第六章 类变量解析
类变量解析
- Java类变量解析的原理
- 计算机基础——偏移量与内存对齐
- Java类与字段的对齐与补白
- Java字段的继承机制
- 使用HSDB查看运行时的Java类结构
类变量解析
在ClassFileParser::parseClassFile()函数中,解析完常量池、父类和接口后,接着编调用parse_fields()函数解析类变量信息:
// Fields (offsets are filled in later)
FieldAllocationCount fac;
objArrayHandle fields_annotations;
typeArrayHandle fields = parse_fields(class_name, cp, access_flags.is_interface(), &fac, &fields_annotations,
&java_fields_count,
CHECK_(nullHandle));
FieldAllocationCount的声明如下:
class FieldAllocationCount: public ResourceObj {
public:
u2 count[MAX_FIELD_ALLOCATION_TYPE];
FieldAllocationCount() {
for (int i = 0; i < MAX_FIELD_ALLOCATION_TYPE; i++) {
count[i] = 0;
}
}
FieldAllocationType update(bool is_static, BasicType type) {
FieldAllocationType atype = basic_type_to_atype(is_static, type);
// Make sure there is no overflow with injected fields.

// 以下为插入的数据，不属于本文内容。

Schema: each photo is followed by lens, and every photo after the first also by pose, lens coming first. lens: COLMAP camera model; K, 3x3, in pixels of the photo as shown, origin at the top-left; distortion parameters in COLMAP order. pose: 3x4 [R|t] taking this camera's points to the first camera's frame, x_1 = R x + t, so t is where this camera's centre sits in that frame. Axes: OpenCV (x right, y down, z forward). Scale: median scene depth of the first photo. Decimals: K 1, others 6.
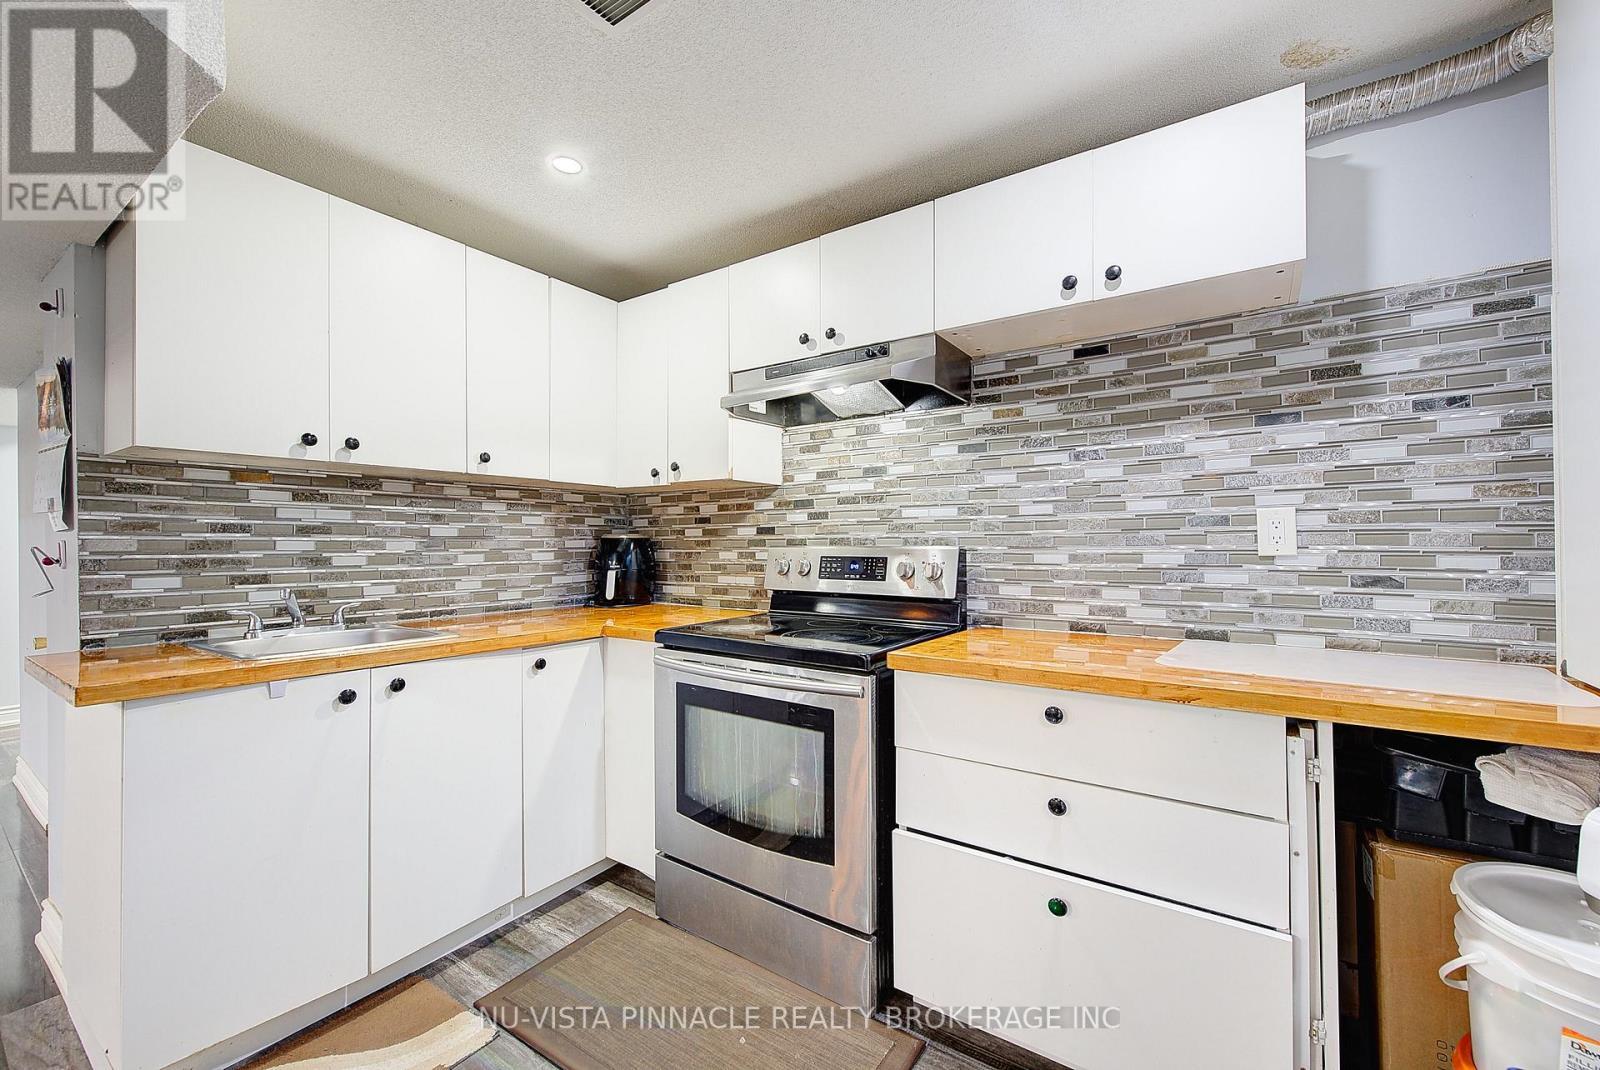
lens RADIAL K [[637.6, 0, 800.1], [0, 637.6, 538.8], [0, 0, 1]] dist [-0.001606, -0.002063]
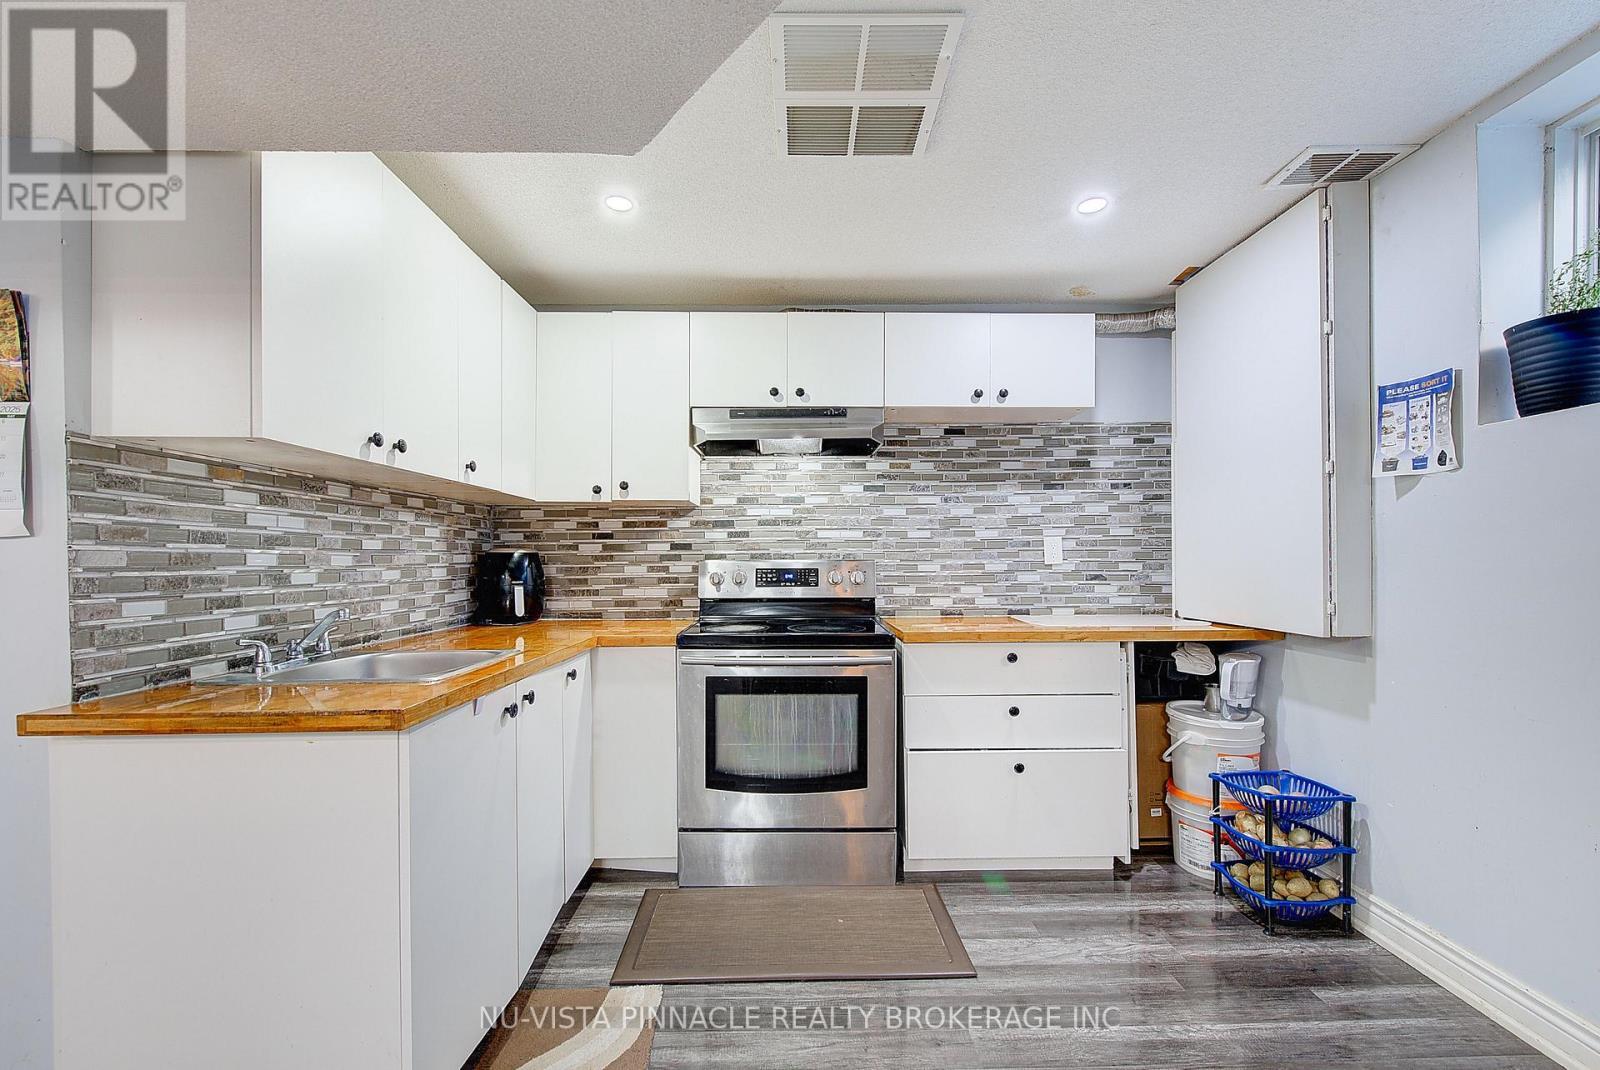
lens RADIAL K [[637.6, 0, 812.6], [0, 637.6, 558.9], [0, 0, 1]] dist [-0.001606, -0.002063]
pose [[0.823926, -0.000903, 0.566696, -0.707929], [-0.001996, 0.999988, 0.004495, 0.004733], [-0.566694, -0.004835, 0.823914, -0.068094]]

assert(count[atype] < 0xFFFF, "More than 65535 fields");
count[atype]++;
return atype;
}
};
FieldAllocationCount主要记录了静态类型变量的数量和非静态类型的变量数量,后面JVM为Java类分配内存空间时,会根据这些变量的数量计算所占内存大小。下面我们看JVM对Java类域变量的具体解析逻辑:
typeArrayHandle ClassFileParser::parse_fields(Symbol* class_name,
constantPoolHandle cp, bool is_interface,
FieldAllocationCount *fac,
objArrayHandle* fields_annotations,
u2* java_fields_count_ptr, TRAPS) {
ClassFileStream* cfs = stream();
typeArrayHandle nullHandle;
cfs->guarantee_more(2, CHECK_(nullHandle)); // length,获取Java类域变量的数量
u2 length = cfs->get_u2_fast();
*java_fields_count_ptr = length;
int num_injected = 0;
InjectedField* injected = JavaClasses::get_injected(class_name, &num_injected);
// Tuples of shorts [access, name index, sig index, initial value index, byte offset, generic signature index]

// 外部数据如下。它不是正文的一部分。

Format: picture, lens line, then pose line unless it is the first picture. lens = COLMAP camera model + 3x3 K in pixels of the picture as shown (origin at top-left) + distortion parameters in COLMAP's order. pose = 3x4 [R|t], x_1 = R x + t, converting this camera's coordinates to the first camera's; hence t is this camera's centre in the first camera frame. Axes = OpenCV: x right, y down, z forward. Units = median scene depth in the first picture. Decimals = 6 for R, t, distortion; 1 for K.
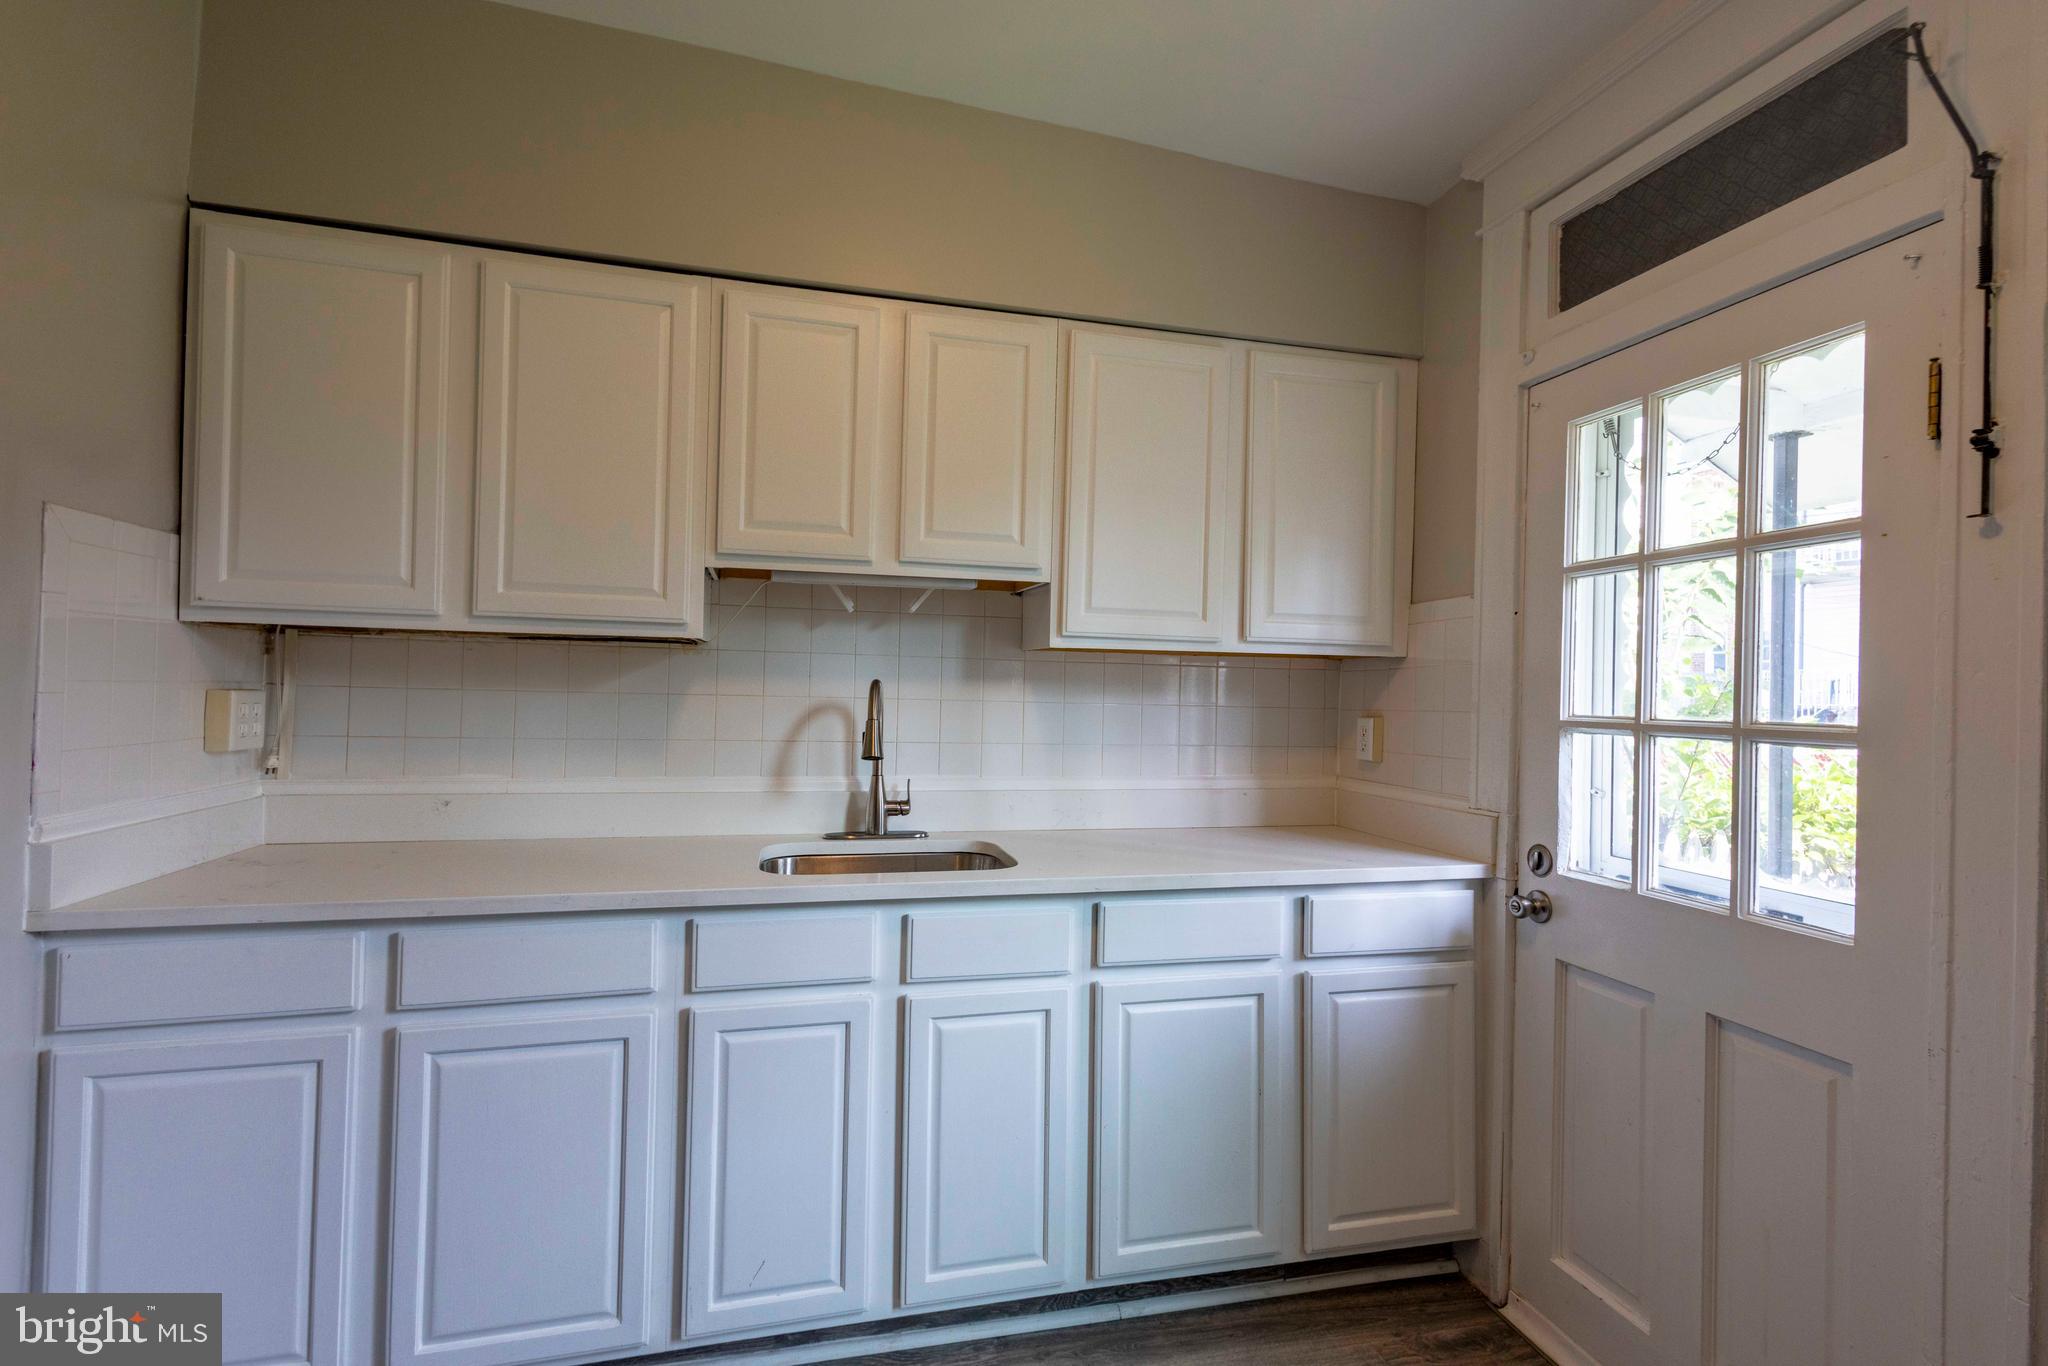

typeArrayOop new_fields = oopFactory::new_permanent_shortArray((length + num_injected) * FieldInfo::field_slots, CHECK_(nullHandle));
typeArrayHandle fields(THREAD, new_fields);
typeArrayHandle field_annotations;
for (int n = 0; n < length; n++) {
cfs->guarantee_more(8, CHECK_(nullHandle)); // access_flags, name_index, descriptor_index, attributes_count
//读取变量访问表示,如private|public等
AccessFlags access_flags;
jint flags = cfs->get_u2_fast() & JVM_RECOGNIZED_FIELD_MODIFIERS;
verify_legal_field_modifiers(flags, is_interface, CHECK_(nullHandle));
access_flags.set_flags(flags);
//读取变量名称索引
u2 name_index = cfs->get_u2_fast();
int cp_size = cp->length();
check_property(
valid_cp_range(name_index, cp_size) && cp->tag_at(name_index).is_utf8(),
"Invalid constant pool index %u for field name in class file %s",
name_index, CHECK_(nullHandle));
Symbol* name = cp->symbol_at(name_index);
verify_legal_field_name(name, CHECK_(nullHandle));
//读取类型索引
u2 signature_index = cfs->get_u2_fast();
check_property(
valid_cp_range(signature_index, cp_size) &&
cp->tag_at(signature_index).is_utf8(),
"Invalid constant pool index %u for field signature in class file %s",
signature_index, CHECK_(nullHandle));
Symbol* sig = cp->symbol_at(signature_index);
verify_legal_field_signature(name, sig, CHECK_(nullHandle));
u2 constantvalue_index = 0;
bool is_synthetic = false;
u2 generic_signature_index = 0;
bool is_static = access_flags.is_static();
//读取变量属性
u2 attributes_count = cfs->get_u2_fast();
if (attributes_count > 0) {
parse_field_attributes(cp, attributes_count, is_static, signature_index,
&constantvalue_index, &is_synthetic,
&generic_signature_index, &field_annotations,
CHECK_(nullHandle));
if (field_annotations.not_null()) {
if (fields_annotations->is_null()) {
objArrayOop md = oopFactory::new_system_objArray(length, CHECK_(nullHandle));
*fields_annotations = objArrayHandle(THREAD, md);
}
(*fields_annotations)->obj_at_put(n, field_annotations());
}
if (is_synthetic) {
access_flags.set_is_synthetic();
}
}
FieldInfo* field = FieldInfo::from_field_array(fields(), n);
field->initialize(access_flags.as_short(),
name_index,
signature_index,
constantvalue_index,
generic_signature_index,
0);
//判断变量属性
BasicType type = cp->basic_type_for_signature_at(signature_index);
// Remember how many oops we encountered and compute allocation type
FieldAllocationType atype = fac->update(is_static, type);
// The correct offset is computed later (all oop fields will be located together)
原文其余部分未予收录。